Exercise aim> Start to finish, print the data below exactly, without the images.

-*-*-

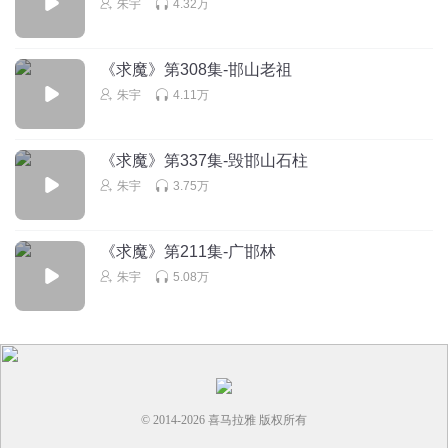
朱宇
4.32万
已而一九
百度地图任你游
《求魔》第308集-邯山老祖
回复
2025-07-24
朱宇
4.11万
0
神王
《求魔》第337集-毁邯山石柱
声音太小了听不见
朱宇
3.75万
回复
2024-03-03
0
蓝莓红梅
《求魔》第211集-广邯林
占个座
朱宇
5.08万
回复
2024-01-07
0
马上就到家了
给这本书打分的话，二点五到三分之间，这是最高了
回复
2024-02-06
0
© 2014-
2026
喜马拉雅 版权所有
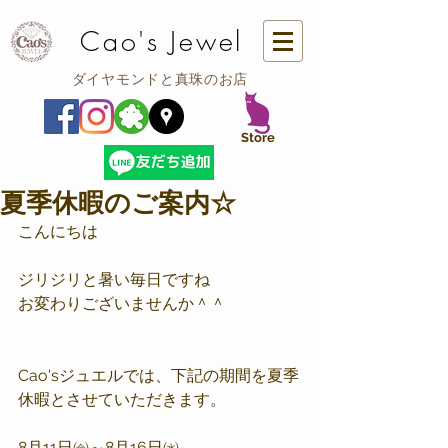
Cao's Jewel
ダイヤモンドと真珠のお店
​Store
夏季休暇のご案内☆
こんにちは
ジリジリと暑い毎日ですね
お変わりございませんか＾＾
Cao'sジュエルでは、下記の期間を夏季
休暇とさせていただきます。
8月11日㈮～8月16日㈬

-*-*-

Task result>
朱宇
4.32万
已而一九
百度地图任你游
《求魔》第308集-邯山老祖
回复
2025-07-24
朱宇
4.11万
0
神王
《求魔》第337集-毁邯山石柱
声音太小了听不见
朱宇
3.75万
回复
2024-03-03
0
蓝莓红梅
《求魔》第211集-广邯林
占个座
朱宇
5.08万
回复
2024-01-07
0
马上就到家了
给这本书打分的话，二点五到三分之间，这是最高了
回复
2024-02-06
0
© 2014-
2026
喜马拉雅 版权所有
Cao's Jewel
ダイヤモンドと真珠のお店
​Store
夏季休暇のご案内☆
こんにちは
ジリジリと暑い毎日ですね
お変わりございませんか＾＾
Cao'sジュエルでは、下記の期間を夏季
休暇とさせていただきます。
8月11日㈮～8月16日㈬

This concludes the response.